An SEC filing includes the backstory of Google’s controversial offer to buy video compression firm On2 Technologies. Several groups of On2 shareholders have sued to block the deal, saying that On2’s directors did not try to find other buyers for the company and that they should have demanded a higher price from Google (NSDQ: GOOG). And, indeed, the filing shows that while On2’s board considered reaching out to other buyers, they were concerned that interested parties might share customers with On2 who might “react negatively” if they learned that On2 was for sale. Management therefore agreed to negotiate exclusively with Google for a fixed period. So, when an On2 engineer received an informal inquiry from an unnamed semiconductor company interested in making an acquisition in the space, On2 had to put off the meeting.

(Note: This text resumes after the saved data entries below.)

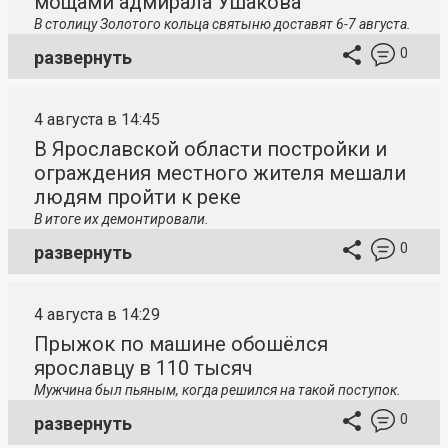
мощами адмирала Ушакова
В столицу
Золотого кольца святыню доставят 6-7 августа.
0
развернуть
4 августа в 14:45
В Ярославской области постройки и
ограждения местного жителя мешали
людям пройти к реке
В итоге их демонтировали.
0
развернуть
4 августа в 14:29
Прыжок по машине обошёлся
ярославцу в 110 тысяч
Мужчина был пьяным, когда решился на такой поступок.
0
развернуть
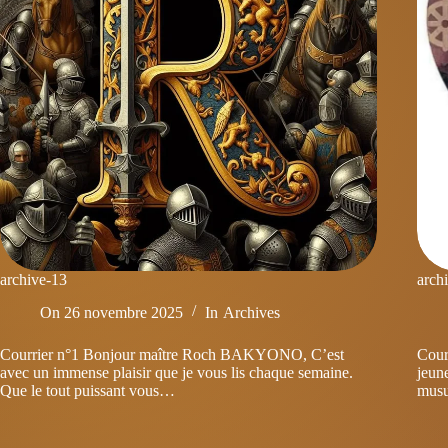
archive-13
arch
On
26 novembre 2025
In
Archives
Courrier n°1 Bonjour maître Roch BAKYONO, C’est
Cour
avec un immense plaisir que je vous lis chaque semaine.
jeune
Que le tout puissant vous…
musu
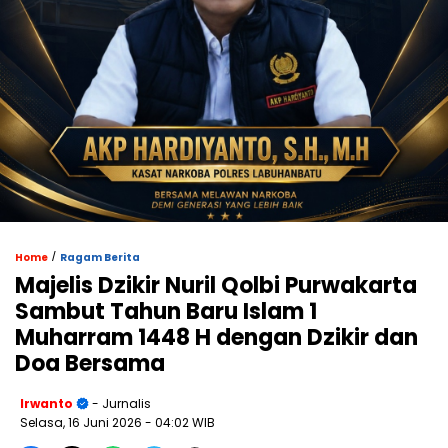
/
Home
Ragam Berita
Majelis Dzikir Nuril Qolbi Purwakarta
Sambut Tahun Baru Islam 1
Muharram 1448 H dengan Dzikir dan
Doa Bersama
Irwanto
- Jurnalis
Selasa, 16 Juni 2026
- 04:02 WIB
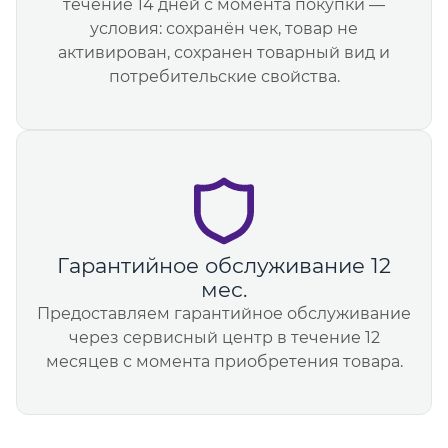
течение 14 дней с момента покупки —
условия: сохранён чек, товар не
активирован, сохранен товарный вид и
потребительские свойства.
Гарантийное обслуживание 12
мес.
Предоставляем гарантийное обслуживание
через сервисный центр в течение 12
месяцев с момента приобретения товара.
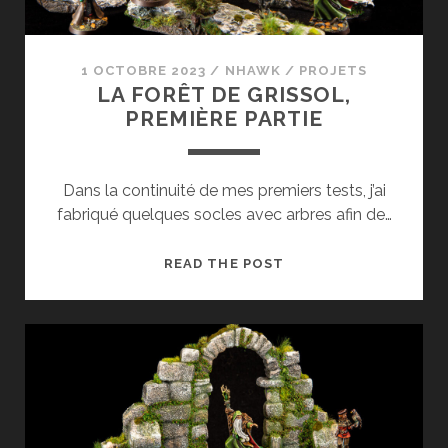
1 OCTOBRE 2023
/
NHAWK
/
PROJETS
LA FORÊT DE GRISSOL,
PREMIÈRE PARTIE
Dans la continuité de mes premiers tests, j’ai
fabriqué quelques socles avec arbres afin de…
LA
READ THE POST
FORÊT
DE
GRISSOL,
PREMIÈRE
PARTIE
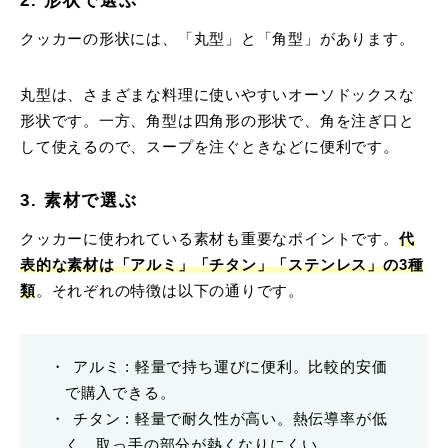
2. 形状で選ぶ
クッカーの形状には、「丸型」と「角型」があります。
丸型は、さまざまな料理に使いやすいオーソドックスな
形状です。一方、角型は四角形の形状で、角を注ぎ口と
して使えるので、スープを注ぐときなどに便利です。
3. 素材で選ぶ
クッカーに使われている素材も重要なポイントです。
代
表的な素材は「アルミ」「チタン」「ステンレス」の3種
類
。それぞれの特徴は以下の通りです。
アルミ : 軽量で持ち運びに便利。比較的安価
で購入できる。
チタン : 軽量で耐久性が高い。熱伝導率が低
く、取っ手の部分が熱くなりにくい。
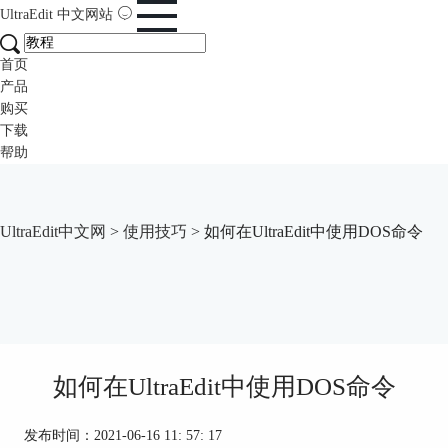
UltraEdit
中文网站
首页
产品
购买
下载
帮助
UltraEdit中文网
>
使用技巧
> 如何在UltraEdit中使用DOS命令
如何在UltraEdit中使用DOS命令
发布时间：2021-06-16 11: 57: 17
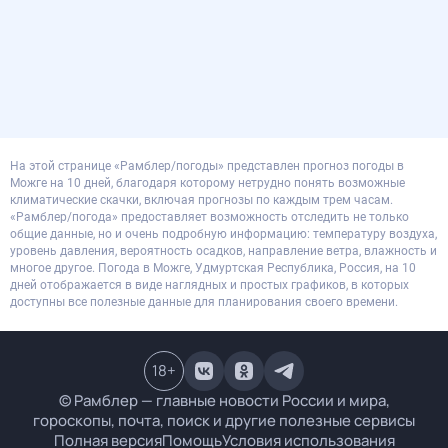
На этой странице «Рамблер/погоды» представлен прогноз погоды в
Можге на 10 дней, благодаря которому нетрудно понять возможные
климатические скачки, включая прогнозы по каждым трем часам.
«Рамблер/погода» предоставляет возможность отследить не только
общие данные, но и очень подробную информацию: температуру воздуха,
уровень давления, вероятность осадков, направление ветра, влажность и
многое другое. Погода в Можге, Удмуртская Республика, Россия, на 10
дней отображается в виде наглядных и простых графиков, в которых
доступны все полезные данные для планирования своего времени.
18
+
© Рамблер — главные новости России и мира,
гороскопы, почта, поиск и другие полезные сервисы
Полная версия
Помощь
Условия использования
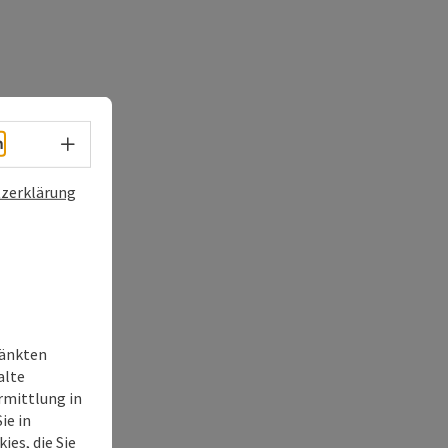
Sprachwahl - Menü öffnen
h
zerklärung
ränkten
alte
rmittlung in
ie in
ies, die Sie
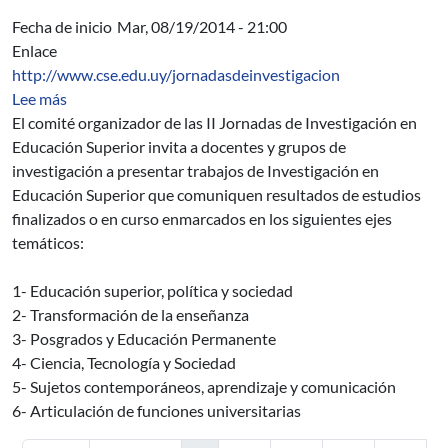
Fecha de inicio
Mar, 08/19/2014 - 21:00
Enlace
http://www.cse.edu.uy/jornadasdeinvestigacion
sobre II Jornadas de Investigación en Educación Superi
Lee más
El comité organizador de las II Jornadas de Investigación en
Educación Superior invita a docentes y grupos de
investigación a presentar trabajos de Investigación en
Educación Superior que comuniquen resultados de estudios
finalizados o en curso enmarcados en los siguientes ejes
temáticos:
1- Educación superior, política y sociedad
2- Transformación de la enseñanza
3- Posgrados y Educación Permanente
4- Ciencia, Tecnología y Sociedad
5- Sujetos contemporáneos, aprendizaje y comunicación
6- Articulación de funciones universitarias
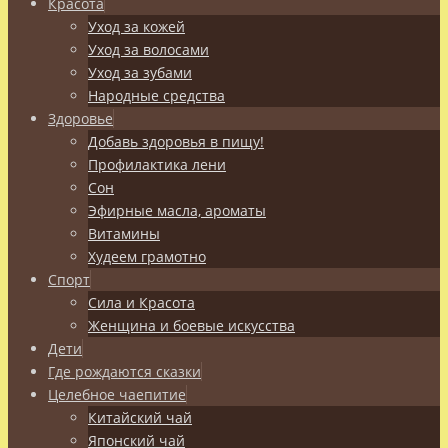
Красота
Уход за кожей
Уход за волосами
Уход за зубами
Народные средства
Здоровье
Добавь здоровья в пищу!
Профилактика лени
Сон
Эфирные масла, ароматы
Витамины
Худеем грамотно
Спорт
Сила и Красота
Женщина и боевые искусства
Дети
Где рождаются сказки
Целебное чаепитие
Китайский чай
Японский чай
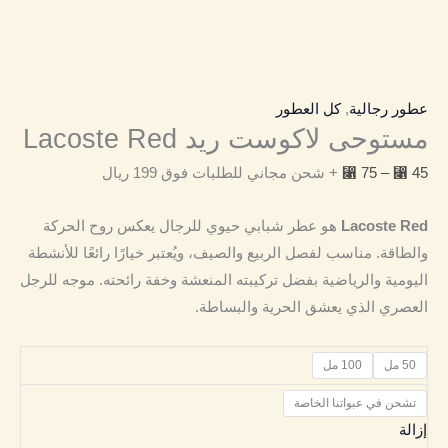
عطور رجالية
,
كل العطور
مستوحى لاكوست ريد Lacoste Red
45
⃁
–
75
⃁
+ شحن مجاني للطلبات فوق 199 ريال
Lacoste Red
هو عطر شبابي حيوي للرجال يعكس روح الحركة
والطاقة. مناسب لفصل الربيع والصيف، ويُعتبر خيارًا رائعًا للأنشطة
اليومية والرياضية بفضل تركيبته المنعشة وخفة رائحته. موجه للرجل
العصري الذي يعشق الحرية والبساطة.
50 مل
100 مل
تشحن في عبواتنا الخاصة
إزالة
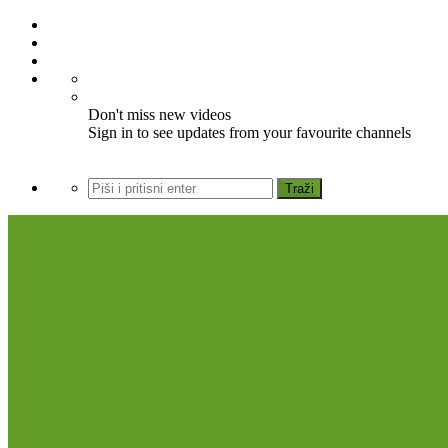
Don't miss new videos
Sign in to see updates from your favourite channels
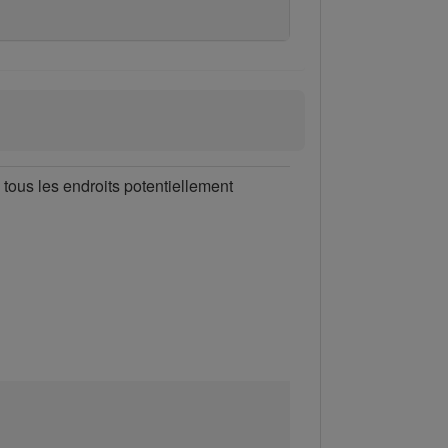
 tous les endroits potentiellement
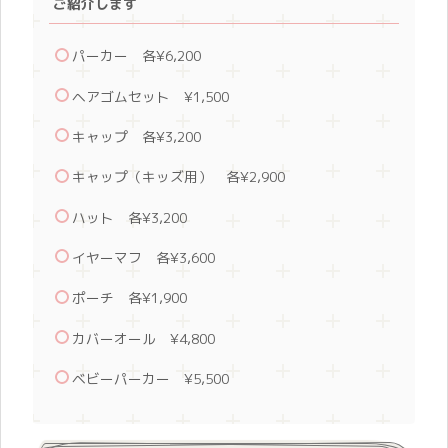
ご紹介します
パーカー 各¥6,200
ヘアゴムセット ¥1,500
キャップ 各¥3,200
キャップ（キッズ用） 各¥2,900
ハット 各¥3,200
イヤーマフ 各¥3,600
ポーチ 各¥1,900
カバーオール ¥4,800
ベビーパーカー ¥5,500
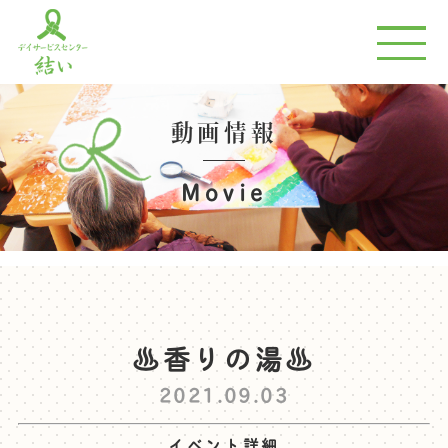
動画情報
Movie
♨香りの湯♨
2021.09.03
イベント詳細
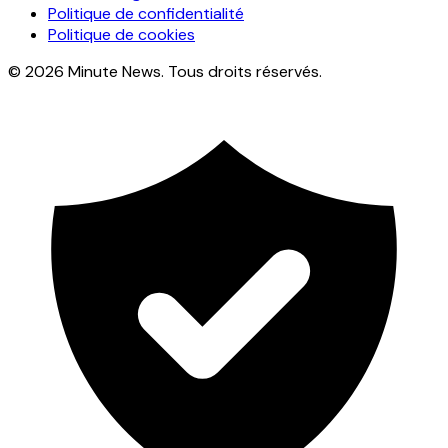
Politique de confidentialité
Politique de cookies
© 2026 Minute News. Tous droits réservés.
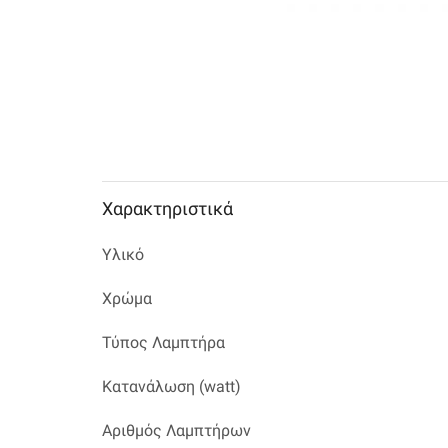
Χαρακτηριστικά
Υλικό
Χρώμα
Τύπος Λαμπτήρα
Κατανάλωση (watt)
Αριθμός Λαμπτήρων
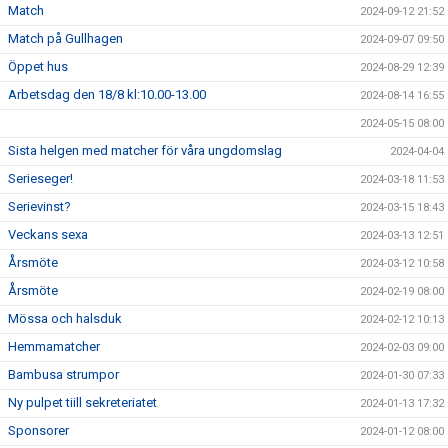
Match
2024-09-12 21:52
Match på Gullhagen
2024-09-07 09:50
Öppet hus
2024-08-29 12:39
Arbetsdag den 18/8 kl:10.00-13.00
2024-08-14 16:55
2024-05-15 08:00
Sista helgen med matcher för våra ungdomslag
2024-04-04
Serieseger!
2024-03-18 11:53
Serievinst?
2024-03-15 18:43
Veckans sexa
2024-03-13 12:51
Årsmöte
2024-03-12 10:58
Årsmöte
2024-02-19 08:00
Mössa och halsduk
2024-02-12 10:13
Hemmamatcher
2024-02-03 09:00
Bambusa strumpor
2024-01-30 07:33
Ny pulpet tiill sekreteriatet
2024-01-13 17:32
Sponsorer
2024-01-12 08:00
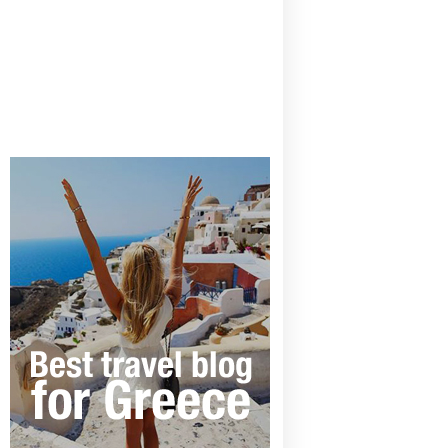
CANAVES OIA | DISCOVER THE BEST
HOTEL IN OIA
SANTORINI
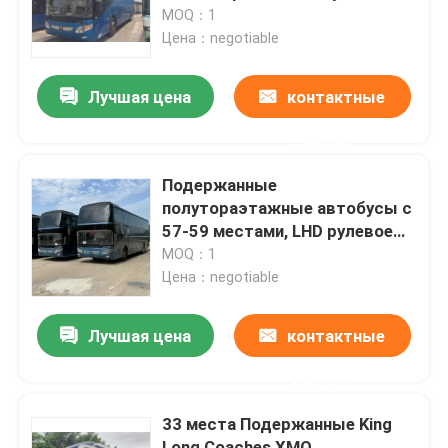
емкостью 9726 мл и
MOQ：1
мощностью двигателя 247
Цена：negotiable
VR-шоу
кВт
Лучшая цена
контактные
О нас
данные
Экскурсия по заводу
Подержанные
полутораэтажные автобусы с
57-59 местами, LHD рулевое
Контроль качества
положение
MOQ：1
Цена：negotiable
Новости
Лучшая цена
контактные
Случаи
данные
33 места Подержанные King
Запросите цитату
Long Coaches XMQ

At the same time, the filing shows that, unsurprisingly, On2 executives did try to get a higher price for their business from Google. In April, Google representatives told On2 executives that they were willing to pay between 45 and 50 cents a share for On2. On2’s board countered by saying it was willing to consider accepting between 80 and 90 cents a share, but Google did not bite, offering 60 cents a share in either stock or cash instead — a price that the two sides ultimately agreed to.
Other tidbits from the filing: Three key On2 engineers will be compensated handsomely if they stay with Google for three years post-acquisition. On2 SVP of Core Technologies James Bankoski gets a $1 million bonus; SVP of Research and Development Paul Wilkins receives £600,000; and VP of Codec Develpment Yaowu Xu gets $840,000.
As for a termination fee, On2 will have to pay $2 million to Google if the deal does not go through.